I got even smarter. I said: "To tell you the truth, sir, the Stabilizer sent me up for a short review. I'm new to the staff and unfortunately I was delayed in Washington."

He said; "Tut-tut, forgive me. Step this way, Mr. ... Mr. Ahh—"

So I stepped his way and we went weaving through the clock-works to a desk at one side of the room. There were half a dozen chairs behind it and he seated me alongside himself. The flat top of the desk was banked with small tabs and push buttons so that it looked like a stenotype. He pressed one stud and the room darkened. He pressed another and the bam-bam quickened until it was a steady hum.
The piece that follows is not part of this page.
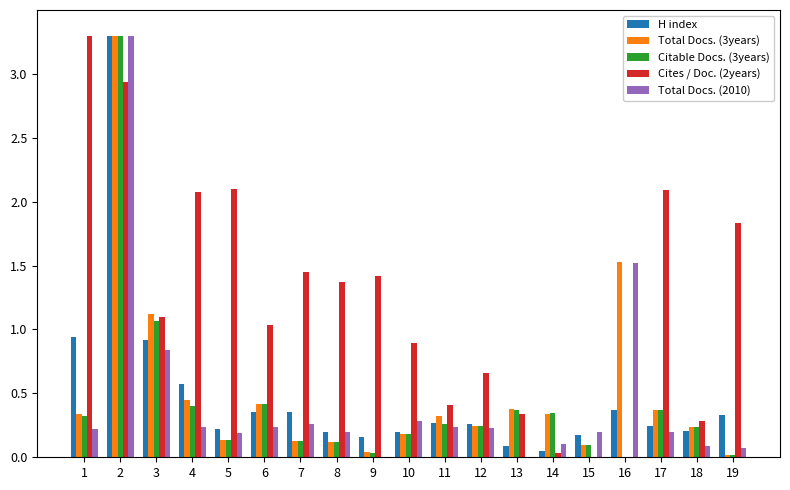

What are all the series names shown in the legend?

H index, Total Docs. (3years), Citable Docs. (3years), Cites / Doc. (2years), Total Docs. (2010)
The octahedron crystal whirled so quickly that it became a shadowy mist of light under the projectors.



"I suppose you know," the old coot said in rather self-conscious tones, "that this is the first time we've been able to push our definitive analysis to the ultimate future. We'd never have done it if Wiggons hadn't developed his self-checking data system."

I said: "Good for Wiggons," and I was more confused than ever. I tell you, boys, it felt like waking up from a dream you couldn't quite remember. You know that peculiar sensation of having everything at the edge of your mind so to speak and not being able to get hold of it—I had a thousand clues and inferences jangling around in my head and none of them would interlock. But I knew this was big stuff.

Shadows began to play across the crystal. Off-focus images and flashes of color. The little old guy murmured to himself and his fingers plucked at the keyboard in a quick fugue of motion. Finally he said: "Ah!" and sat back to watch the crystal. So did I.